## ACTION ITEM
Restate each entry below without changing a word.

## INFORMATION
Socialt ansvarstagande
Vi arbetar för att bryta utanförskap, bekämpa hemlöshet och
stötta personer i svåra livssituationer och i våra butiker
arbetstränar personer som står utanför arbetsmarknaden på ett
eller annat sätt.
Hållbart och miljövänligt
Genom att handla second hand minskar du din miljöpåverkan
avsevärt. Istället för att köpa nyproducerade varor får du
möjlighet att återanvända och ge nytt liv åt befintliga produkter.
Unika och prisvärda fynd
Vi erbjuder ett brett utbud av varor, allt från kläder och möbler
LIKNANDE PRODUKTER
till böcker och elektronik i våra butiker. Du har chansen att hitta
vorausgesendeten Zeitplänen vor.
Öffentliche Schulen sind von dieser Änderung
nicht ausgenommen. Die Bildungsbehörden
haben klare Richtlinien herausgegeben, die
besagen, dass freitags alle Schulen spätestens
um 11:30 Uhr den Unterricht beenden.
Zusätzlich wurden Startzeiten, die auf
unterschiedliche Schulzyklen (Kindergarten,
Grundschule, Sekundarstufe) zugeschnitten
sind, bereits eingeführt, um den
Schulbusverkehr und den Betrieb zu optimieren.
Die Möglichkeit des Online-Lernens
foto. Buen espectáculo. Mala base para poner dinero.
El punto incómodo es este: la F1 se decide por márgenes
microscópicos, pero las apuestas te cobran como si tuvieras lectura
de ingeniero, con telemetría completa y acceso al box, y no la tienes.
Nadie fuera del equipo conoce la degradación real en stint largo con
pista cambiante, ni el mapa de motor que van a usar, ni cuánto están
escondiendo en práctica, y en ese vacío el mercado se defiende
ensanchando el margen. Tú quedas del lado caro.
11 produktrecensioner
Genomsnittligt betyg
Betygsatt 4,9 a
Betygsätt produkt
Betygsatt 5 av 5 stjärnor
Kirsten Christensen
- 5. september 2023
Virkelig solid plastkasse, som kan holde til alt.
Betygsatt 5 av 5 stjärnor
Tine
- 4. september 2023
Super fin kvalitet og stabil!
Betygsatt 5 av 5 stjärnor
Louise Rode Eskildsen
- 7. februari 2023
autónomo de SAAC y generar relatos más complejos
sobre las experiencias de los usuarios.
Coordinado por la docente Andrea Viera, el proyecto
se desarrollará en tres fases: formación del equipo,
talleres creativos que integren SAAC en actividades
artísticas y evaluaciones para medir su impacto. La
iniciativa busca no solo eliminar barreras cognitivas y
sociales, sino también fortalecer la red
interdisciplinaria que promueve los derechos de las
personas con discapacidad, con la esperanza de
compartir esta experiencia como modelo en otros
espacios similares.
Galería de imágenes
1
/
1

## OUTPUT
Socialt ansvarstagande
Vi arbetar för att bryta utanförskap, bekämpa hemlöshet och
stötta personer i svåra livssituationer och i våra butiker
arbetstränar personer som står utanför arbetsmarknaden på ett
eller annat sätt.
Hållbart och miljövänligt
Genom att handla second hand minskar du din miljöpåverkan
avsevärt. Istället för att köpa nyproducerade varor får du
möjlighet att återanvända och ge nytt liv åt befintliga produkter.
Unika och prisvärda fynd
Vi erbjuder ett brett utbud av varor, allt från kläder och möbler
LIKNANDE PRODUKTER
till böcker och elektronik i våra butiker. Du har chansen att hitta
vorausgesendeten Zeitplänen vor.
Öffentliche Schulen sind von dieser Änderung
nicht ausgenommen. Die Bildungsbehörden
haben klare Richtlinien herausgegeben, die
besagen, dass freitags alle Schulen spätestens
um 11:30 Uhr den Unterricht beenden.
Zusätzlich wurden Startzeiten, die auf
unterschiedliche Schulzyklen (Kindergarten,
Grundschule, Sekundarstufe) zugeschnitten
sind, bereits eingeführt, um den
Schulbusverkehr und den Betrieb zu optimieren.
Die Möglichkeit des Online-Lernens
foto. Buen espectáculo. Mala base para poner dinero.
El punto incómodo es este: la F1 se decide por márgenes
microscópicos, pero las apuestas te cobran como si tuvieras lectura
de ingeniero, con telemetría completa y acceso al box, y no la tienes.
Nadie fuera del equipo conoce la degradación real en stint largo con
pista cambiante, ni el mapa de motor que van a usar, ni cuánto están
escondiendo en práctica, y en ese vacío el mercado se defiende
ensanchando el margen. Tú quedas del lado caro.
11 produktrecensioner
Genomsnittligt betyg
Betygsatt 4,9 a
Betygsätt produkt
Betygsatt 5 av 5 stjärnor
Kirsten Christensen
- 5. september 2023
Virkelig solid plastkasse, som kan holde til alt.
Betygsatt 5 av 5 stjärnor
Tine
- 4. september 2023
Super fin kvalitet og stabil!
Betygsatt 5 av 5 stjärnor
Louise Rode Eskildsen
- 7. februari 2023
autónomo de SAAC y generar relatos más complejos
sobre las experiencias de los usuarios.
Coordinado por la docente Andrea Viera, el proyecto
se desarrollará en tres fases: formación del equipo,
talleres creativos que integren SAAC en actividades
artísticas y evaluaciones para medir su impacto. La
iniciativa busca no solo eliminar barreras cognitivas y
sociales, sino también fortalecer la red
interdisciplinaria que promueve los derechos de las
personas con discapacidad, con la esperanza de
compartir esta experiencia como modelo en otros
espacios similares.
Galería de imágenes
1
/
1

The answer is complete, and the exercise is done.